U.K. firm Steptronic Footwear Ltd. on Wednesday fell into administration, what Americans better know as bankruptcy
The men’s shoe brand has appointed James Saunders and Michael Lennon of Kroll as joint administrators, Steptronic said. The company’s warranty and terms and conditions don’t apply to sales made during bankruptcy.
The company is known for its sheepskin linings, premium leathers, cushioned foot beds and flexible 100 percent rubber soles. “We invest heavily in design and innovation. Our unique integrated flex system allows the footwear to flex through 90 degrees—all of our footwear is, as standard, made to a wider ‘G’ fit [that] allows for luxurious cushioned support,” Steptronic said.
Launched in 2009, Steptronic has over 3,000 high street stores and online outlets, plus e-commerce, and is sold in 30 countries.
While all of fashion suffered when lockdowns descended in March 2020, men’s was particularly hard hit as office workers making the transition to remote had little need for dress shoes and formal suits. Suit sales have been on the decline for years, and accelerated during the pandemic. Steptronic markets brogues, Oxfords, boots and some casual styles, but doesn’t offer performance footwear styles.
The U.K. has seen several fashion labels fall on hard times.
Shirtmaker T.M. Lewin in July 2020 shut down all 66 stores and laid off most of its 700 employees to shift sales online and stave off administration.
Moss Bros., another men’s wear retailer, avoided administration in December 2020 by winning creditor approval to enter into a company voluntary agreement, an insolvency procedure allowing the company to pay creditors over a fixed period. Moss Bros. bounced back with a new monthly subscription rental service called Moss Box, powered by apparel rental technology platform CaaStle.
Men’s supplier Prominent Europe, which also owns men’s wear brand Chester Barrie, in April 2021 began an orderly shutdown. And in September 2021, Marks & Spencer stopped stocking suits in most of its stores. More casual suiting will be available in just 110 doors, or 43 percent of the retailer’s 254 stores across the U.K.

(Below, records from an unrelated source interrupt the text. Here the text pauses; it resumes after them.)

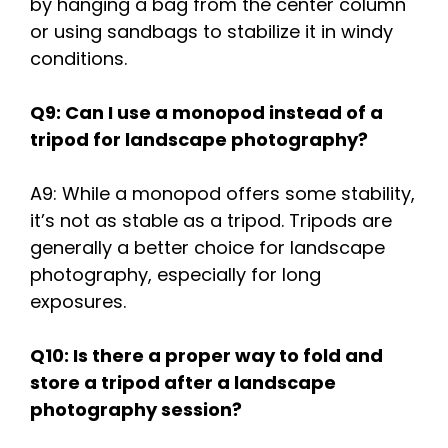
by hanging a bag from the center column
or using sandbags to stabilize it in windy
conditions.
Q9: Can I use a monopod instead of a
tripod for landscape photography?
A9: While a monopod offers some stability,
it’s not as stable as a tripod. Tripods are
generally a better choice for landscape
photography, especially for long
exposures.
Q10: Is there a proper way to fold and
store a tripod after a landscape
photography session?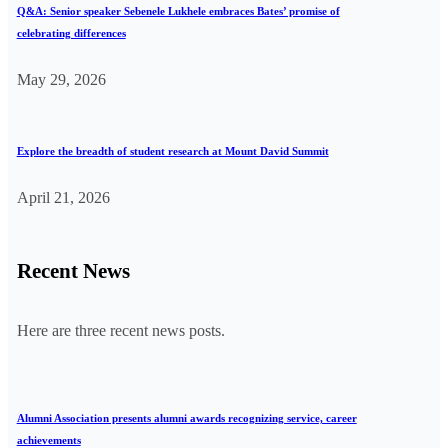
Q&A: Senior speaker Sebenele Lukhele embraces Bates’ promise of
celebrating differences
May 29, 2026
Explore the breadth of student research at Mount David Summit
April 21, 2026
Recent News
Here are three recent news posts.
Alumni Association presents alumni awards recognizing service, career
achievements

Footwear inventories are running lean, thanks to supply issues that many believe will settle down later this year. Women’s fashion footwear and men’s dress shoes have been lagging behind sport-leisure, performance and outdoor footwear categories since the pandemic began. And while workers in corporate America are returning to their offices, past research from The NPD Group has shown that more than 50 percent of consumers now wear casual sneakers to work, while less than 20 percent sport dress styles. In January, NPD sports industry advisor Matt Powell predicted that 2022 would be another strong year for running, walking and hiking. Performance running, specifically, will benefit as it returns as streetwear, with Puma and On leading the shift, he said. In fact, with casual footwear expected to grow, Crocs in December said it would expand its presence in the category through a $2.5 billion purchase of privately held Heydude.